I will be working in conjunction with other scientists in this analysis, to check and re-check the accuracy of results. If Professor Kim is correct, the implications are game-changing!
Sleuthing for Cheap Sulfur Test
Steve, from greenfuelh2o.com, where I plan on getting my HHO generator for
my H-Cat design, suggested that there are likely to be some simple methods for
detecting Sulfur. Here are some links I found that may be relevant:
- Hydrogen Sulfide Water Test Strips 0-2.0ppm (481197-20) 30 Tests - The Low Range H2S Test has detection limits from 0 to 2ppm (mg/L) with a low sensitivity of 0.3ppm (mg/L). With this test, the strip is inserted into the aqueous sample for 20 seconds with back and forth motion. After 20 seconds, the strip is removed and discarded. The remaining discolored sample is compared to the color chart specific for this water quality test. ($14.36)
- Test Strips
- Test Strips, Testing Parameter Hydrogen Sulfide, Range 0-2ppm, Package Quantity 30; Range : 0, 0.3, 0.5, 1.0, 2.0 ppm, Testing Parameter : Hydrogen Sulfide
- Simple Test (with Alka-Seltzer) Developed to Measure Sulfur in Wine and Juice
- (Cornell University)
- Not Cheap or Easy
Trash to Treasure
While I have your attention, I should mention something that Justin Church told
me. He said that he thinks that even in the regular automobile catalytic
converter there may be some transmutation of elements taking place so that
precious metals are accumulating. "Why else would used catalytic converters
be fetching so much money to be sent back to the manufacturer?"

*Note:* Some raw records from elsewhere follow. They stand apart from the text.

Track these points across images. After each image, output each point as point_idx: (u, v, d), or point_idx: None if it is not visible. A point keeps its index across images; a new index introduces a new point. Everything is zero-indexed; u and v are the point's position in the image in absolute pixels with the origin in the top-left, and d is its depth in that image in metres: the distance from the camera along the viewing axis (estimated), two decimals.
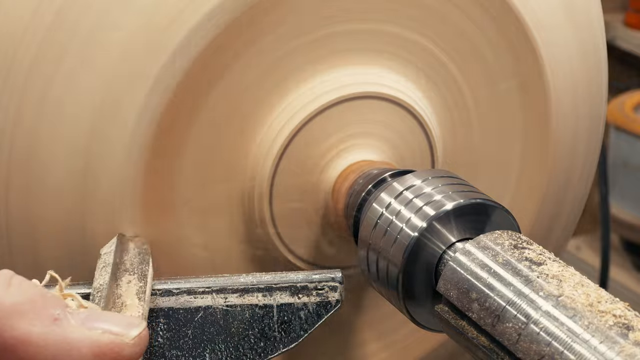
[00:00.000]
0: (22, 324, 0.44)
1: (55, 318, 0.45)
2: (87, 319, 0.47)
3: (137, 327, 0.47)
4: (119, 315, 0.49)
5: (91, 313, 0.47)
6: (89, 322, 0.46)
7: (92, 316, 0.47)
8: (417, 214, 0.60)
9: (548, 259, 0.56)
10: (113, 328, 0.47)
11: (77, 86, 0.59)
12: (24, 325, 0.44)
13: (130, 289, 0.55)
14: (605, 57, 0.78)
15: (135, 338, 0.47)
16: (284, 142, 0.66)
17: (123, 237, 0.62)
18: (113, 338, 0.46)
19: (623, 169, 2.27)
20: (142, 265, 0.58)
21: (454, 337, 0.58)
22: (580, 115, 0.76)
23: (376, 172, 0.67)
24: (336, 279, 0.57)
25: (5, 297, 0.45)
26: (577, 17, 0.74)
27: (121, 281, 0.56)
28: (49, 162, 0.60)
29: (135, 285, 0.55)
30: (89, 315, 0.47)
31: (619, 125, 2.24)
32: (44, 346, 0.45)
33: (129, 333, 0.47)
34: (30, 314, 0.45)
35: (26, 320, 0.45)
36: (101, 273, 0.57)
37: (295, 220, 0.68)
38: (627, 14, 2.54)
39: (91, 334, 0.46)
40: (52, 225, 0.61)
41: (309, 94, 0.66)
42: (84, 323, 0.46)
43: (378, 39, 0.68)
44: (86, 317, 0.47)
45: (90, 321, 0.46)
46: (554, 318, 0.51)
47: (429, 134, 0.70)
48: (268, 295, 0.56)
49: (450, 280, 0.57)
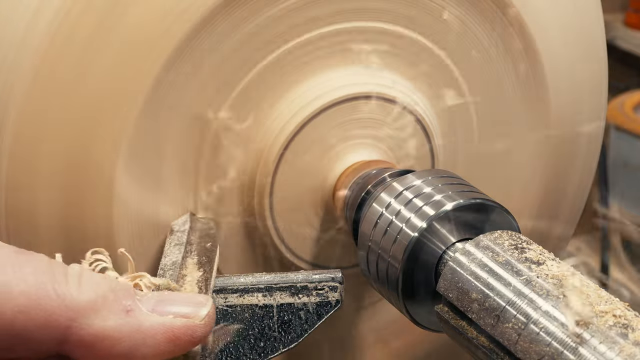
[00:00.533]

The nano-platinum and nano-palladium may be working all kinds of magic.
It's time the people got in on the action via the H-Cat effect.
Need New Substrate
|Neal Ward and myself are using used ceramic substrates so I would assume the results would be obscured due to not really knowing what was left over from being in use on the automobile. I would think we need to be working with brand new ceramic substrates to test the theory proposal. I am here to also offer assistance on setting up an experiment for Professor Kim if desired. Equipment needed is very affordable. I'm excited to know we have so much interest in the concepts of the H-Cat.
Alan Smith from the UK wrote:
|Interesting. It reminds me of something. Some time ago I had a gasoline powered VW and the Cat went 'off piste' in some way.

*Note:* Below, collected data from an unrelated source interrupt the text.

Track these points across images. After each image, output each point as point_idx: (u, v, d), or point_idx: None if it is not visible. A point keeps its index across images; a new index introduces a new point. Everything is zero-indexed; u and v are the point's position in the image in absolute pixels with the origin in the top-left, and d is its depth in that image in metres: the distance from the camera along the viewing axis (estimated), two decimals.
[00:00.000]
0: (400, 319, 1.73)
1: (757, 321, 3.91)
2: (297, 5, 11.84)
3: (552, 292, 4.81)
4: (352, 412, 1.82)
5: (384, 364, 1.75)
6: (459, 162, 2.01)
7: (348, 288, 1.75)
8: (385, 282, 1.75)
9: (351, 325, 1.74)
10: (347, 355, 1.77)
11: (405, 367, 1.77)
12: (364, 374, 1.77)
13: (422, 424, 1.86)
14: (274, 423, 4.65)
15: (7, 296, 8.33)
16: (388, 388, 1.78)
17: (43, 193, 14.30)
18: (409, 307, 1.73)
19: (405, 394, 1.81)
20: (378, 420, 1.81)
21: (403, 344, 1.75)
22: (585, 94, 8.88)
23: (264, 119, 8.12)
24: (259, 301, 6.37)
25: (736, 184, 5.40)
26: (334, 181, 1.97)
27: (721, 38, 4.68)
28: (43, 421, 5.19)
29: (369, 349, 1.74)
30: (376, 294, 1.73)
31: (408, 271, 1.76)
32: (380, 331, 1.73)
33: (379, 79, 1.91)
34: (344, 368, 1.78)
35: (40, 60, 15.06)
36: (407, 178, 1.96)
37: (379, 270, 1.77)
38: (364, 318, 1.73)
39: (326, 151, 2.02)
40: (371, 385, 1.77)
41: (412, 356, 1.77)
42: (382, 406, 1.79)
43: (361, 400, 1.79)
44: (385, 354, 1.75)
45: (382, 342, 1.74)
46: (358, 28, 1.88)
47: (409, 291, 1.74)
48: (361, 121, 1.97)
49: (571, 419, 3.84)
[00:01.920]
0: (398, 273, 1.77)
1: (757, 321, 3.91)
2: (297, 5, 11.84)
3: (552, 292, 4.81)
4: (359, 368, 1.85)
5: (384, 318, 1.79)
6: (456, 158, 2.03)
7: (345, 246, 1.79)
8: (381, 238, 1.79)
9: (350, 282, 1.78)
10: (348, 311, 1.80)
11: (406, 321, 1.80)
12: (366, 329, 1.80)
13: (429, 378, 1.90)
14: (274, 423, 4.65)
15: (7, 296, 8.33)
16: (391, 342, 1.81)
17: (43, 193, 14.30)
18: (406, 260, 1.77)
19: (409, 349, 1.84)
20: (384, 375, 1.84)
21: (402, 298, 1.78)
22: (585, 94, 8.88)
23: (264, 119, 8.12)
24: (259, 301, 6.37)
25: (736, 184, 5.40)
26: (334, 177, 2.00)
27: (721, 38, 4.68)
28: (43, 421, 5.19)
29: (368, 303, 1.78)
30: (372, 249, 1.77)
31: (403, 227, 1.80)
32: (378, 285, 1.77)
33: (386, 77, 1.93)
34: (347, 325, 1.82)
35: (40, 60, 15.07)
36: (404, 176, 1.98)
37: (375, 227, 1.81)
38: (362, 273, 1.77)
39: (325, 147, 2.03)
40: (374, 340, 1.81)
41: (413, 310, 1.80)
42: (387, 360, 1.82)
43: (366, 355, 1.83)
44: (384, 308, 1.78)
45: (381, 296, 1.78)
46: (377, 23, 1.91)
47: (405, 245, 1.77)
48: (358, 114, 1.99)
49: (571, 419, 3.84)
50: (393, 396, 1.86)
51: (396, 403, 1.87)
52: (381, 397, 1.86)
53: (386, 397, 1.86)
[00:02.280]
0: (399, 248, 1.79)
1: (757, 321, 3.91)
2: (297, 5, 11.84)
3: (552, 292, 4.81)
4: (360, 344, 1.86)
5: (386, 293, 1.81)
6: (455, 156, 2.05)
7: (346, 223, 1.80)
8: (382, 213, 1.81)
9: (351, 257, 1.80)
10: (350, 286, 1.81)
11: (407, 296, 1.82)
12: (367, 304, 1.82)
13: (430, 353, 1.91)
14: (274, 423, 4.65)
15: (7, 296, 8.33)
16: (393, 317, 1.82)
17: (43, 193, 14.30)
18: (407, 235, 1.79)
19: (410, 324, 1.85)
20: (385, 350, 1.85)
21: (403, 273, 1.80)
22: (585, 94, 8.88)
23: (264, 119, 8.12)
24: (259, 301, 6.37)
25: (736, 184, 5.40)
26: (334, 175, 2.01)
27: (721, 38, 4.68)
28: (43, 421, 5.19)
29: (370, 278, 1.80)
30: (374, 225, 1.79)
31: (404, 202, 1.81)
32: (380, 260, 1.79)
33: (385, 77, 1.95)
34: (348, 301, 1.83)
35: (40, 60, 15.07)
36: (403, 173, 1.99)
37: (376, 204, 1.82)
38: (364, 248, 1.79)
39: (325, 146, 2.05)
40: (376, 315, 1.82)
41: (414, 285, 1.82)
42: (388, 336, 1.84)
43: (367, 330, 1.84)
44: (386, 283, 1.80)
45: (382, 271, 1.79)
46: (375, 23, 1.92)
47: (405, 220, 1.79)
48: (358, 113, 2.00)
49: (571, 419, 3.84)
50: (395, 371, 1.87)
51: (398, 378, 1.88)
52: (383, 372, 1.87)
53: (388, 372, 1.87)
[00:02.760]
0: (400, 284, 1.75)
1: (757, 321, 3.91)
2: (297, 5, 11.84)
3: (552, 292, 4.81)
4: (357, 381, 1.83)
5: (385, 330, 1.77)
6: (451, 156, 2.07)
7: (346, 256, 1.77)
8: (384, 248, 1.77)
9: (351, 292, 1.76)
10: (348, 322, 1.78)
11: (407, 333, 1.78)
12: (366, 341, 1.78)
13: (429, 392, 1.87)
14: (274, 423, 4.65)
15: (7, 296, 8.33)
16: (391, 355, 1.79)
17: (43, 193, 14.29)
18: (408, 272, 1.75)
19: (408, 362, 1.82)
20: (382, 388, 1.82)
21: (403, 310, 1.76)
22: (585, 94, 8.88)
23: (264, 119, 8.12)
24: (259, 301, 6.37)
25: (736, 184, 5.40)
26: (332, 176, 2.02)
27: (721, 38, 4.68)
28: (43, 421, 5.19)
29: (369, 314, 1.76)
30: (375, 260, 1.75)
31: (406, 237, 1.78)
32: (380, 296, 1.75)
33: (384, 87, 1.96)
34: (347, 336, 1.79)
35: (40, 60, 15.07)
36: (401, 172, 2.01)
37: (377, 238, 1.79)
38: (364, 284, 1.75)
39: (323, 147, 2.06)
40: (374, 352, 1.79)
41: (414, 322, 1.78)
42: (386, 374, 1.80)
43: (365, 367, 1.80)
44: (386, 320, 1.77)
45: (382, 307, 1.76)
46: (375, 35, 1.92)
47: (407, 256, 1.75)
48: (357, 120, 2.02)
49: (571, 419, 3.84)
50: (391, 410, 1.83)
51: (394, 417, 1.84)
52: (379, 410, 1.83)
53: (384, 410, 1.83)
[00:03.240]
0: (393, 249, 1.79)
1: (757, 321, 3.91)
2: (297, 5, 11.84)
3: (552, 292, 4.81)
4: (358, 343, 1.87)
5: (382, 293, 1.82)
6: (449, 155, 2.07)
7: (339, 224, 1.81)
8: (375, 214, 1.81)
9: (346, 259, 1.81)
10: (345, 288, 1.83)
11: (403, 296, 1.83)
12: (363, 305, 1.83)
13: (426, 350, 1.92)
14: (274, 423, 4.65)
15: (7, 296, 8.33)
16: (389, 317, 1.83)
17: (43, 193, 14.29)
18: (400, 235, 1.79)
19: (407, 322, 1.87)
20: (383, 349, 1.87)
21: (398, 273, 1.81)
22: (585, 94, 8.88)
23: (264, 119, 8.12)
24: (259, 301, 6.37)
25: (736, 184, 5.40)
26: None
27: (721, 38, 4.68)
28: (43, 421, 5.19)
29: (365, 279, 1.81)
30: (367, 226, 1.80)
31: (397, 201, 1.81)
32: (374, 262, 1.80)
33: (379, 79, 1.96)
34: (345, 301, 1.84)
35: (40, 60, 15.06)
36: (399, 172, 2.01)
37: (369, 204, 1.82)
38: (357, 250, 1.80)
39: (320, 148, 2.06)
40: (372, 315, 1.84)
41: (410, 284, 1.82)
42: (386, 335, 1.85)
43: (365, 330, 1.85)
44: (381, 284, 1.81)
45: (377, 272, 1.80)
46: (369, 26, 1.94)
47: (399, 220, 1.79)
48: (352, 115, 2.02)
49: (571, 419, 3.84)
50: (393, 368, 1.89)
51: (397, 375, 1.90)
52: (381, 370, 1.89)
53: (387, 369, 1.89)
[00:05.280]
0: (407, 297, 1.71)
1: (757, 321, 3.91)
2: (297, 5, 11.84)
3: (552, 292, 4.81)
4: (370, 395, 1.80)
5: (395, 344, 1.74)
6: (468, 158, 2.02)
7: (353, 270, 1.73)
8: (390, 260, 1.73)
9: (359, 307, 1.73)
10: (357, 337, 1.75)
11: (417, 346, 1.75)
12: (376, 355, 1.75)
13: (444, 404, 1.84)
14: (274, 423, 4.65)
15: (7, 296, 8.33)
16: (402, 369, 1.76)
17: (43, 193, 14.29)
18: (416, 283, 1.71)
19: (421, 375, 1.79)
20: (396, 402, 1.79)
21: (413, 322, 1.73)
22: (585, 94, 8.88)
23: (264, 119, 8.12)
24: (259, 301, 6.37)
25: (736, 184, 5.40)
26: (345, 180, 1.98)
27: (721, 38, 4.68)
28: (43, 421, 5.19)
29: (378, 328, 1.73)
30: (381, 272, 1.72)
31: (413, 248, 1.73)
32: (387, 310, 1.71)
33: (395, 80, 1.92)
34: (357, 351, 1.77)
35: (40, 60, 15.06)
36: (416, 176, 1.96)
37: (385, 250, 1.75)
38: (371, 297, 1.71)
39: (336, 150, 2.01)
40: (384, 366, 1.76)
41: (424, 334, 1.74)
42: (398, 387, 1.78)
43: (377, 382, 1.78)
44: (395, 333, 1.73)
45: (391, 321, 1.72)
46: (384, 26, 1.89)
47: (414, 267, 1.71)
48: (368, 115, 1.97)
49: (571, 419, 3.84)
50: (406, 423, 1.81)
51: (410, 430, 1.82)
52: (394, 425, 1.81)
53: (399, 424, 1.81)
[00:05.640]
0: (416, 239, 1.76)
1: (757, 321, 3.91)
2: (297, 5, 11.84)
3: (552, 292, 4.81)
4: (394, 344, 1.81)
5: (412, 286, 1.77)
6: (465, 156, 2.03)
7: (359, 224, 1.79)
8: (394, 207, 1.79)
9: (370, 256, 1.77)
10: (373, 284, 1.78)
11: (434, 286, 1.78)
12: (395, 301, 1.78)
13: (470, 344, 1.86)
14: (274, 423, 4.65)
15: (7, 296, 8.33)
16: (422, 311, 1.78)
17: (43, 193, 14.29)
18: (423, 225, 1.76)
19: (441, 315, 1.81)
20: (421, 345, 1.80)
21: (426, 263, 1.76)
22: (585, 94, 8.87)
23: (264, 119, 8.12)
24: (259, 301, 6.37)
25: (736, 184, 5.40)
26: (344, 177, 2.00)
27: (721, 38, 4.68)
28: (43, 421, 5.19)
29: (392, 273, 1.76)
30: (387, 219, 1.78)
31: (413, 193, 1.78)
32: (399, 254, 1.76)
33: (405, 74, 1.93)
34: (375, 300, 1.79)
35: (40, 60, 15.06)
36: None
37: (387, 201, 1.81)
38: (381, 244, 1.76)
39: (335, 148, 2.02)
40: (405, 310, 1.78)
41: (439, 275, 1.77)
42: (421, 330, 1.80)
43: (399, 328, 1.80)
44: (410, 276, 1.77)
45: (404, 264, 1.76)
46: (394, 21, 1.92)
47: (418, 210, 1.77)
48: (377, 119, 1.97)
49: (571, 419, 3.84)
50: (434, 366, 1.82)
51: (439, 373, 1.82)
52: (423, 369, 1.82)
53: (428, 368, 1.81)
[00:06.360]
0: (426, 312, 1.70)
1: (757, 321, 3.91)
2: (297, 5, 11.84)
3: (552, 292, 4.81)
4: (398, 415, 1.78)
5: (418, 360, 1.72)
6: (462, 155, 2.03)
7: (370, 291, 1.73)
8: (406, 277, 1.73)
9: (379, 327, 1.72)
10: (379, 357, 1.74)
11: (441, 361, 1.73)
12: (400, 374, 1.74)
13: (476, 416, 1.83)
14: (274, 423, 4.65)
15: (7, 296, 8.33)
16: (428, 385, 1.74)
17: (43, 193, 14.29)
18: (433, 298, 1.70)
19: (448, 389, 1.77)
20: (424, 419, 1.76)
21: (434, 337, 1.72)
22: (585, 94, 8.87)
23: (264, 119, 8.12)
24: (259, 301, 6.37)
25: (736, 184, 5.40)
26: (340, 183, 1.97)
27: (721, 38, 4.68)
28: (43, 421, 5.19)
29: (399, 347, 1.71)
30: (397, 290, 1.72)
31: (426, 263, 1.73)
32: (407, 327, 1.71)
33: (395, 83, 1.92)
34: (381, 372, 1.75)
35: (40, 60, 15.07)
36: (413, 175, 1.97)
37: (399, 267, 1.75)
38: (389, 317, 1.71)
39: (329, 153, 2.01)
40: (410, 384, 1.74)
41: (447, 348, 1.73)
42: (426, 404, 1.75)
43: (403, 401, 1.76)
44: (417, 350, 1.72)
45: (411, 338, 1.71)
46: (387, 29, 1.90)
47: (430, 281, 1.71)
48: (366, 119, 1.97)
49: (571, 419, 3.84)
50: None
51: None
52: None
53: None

Result: the exhaust used to stink of rotten eggs. That is the smell of Hydrogen Sulphide- very
distinctive, and also a smell the human nose is very very sensitive to.
Since EU road fuel has a very low sulfur limit, I always wondered where that
sulfur smell came from. Who knows?
I note Justin's comment about an experiment, and also the possibility that used Cats are a
littlle 'gold mine' for recyclers. Serious analysis of a used Cat may offer some clues - but the objection that anything unexpected found in the analysis may have been present - for an unknown reason- in the original fuel or the engine lubricating oil would crop up.
However, it might stimulate further interest in studying exactly what goes on in a
Cat, which I suspect has, to a certain extent, been developed using purely empirical (suck it and see) methods in labs where LENR is for very good reasons not even thought about.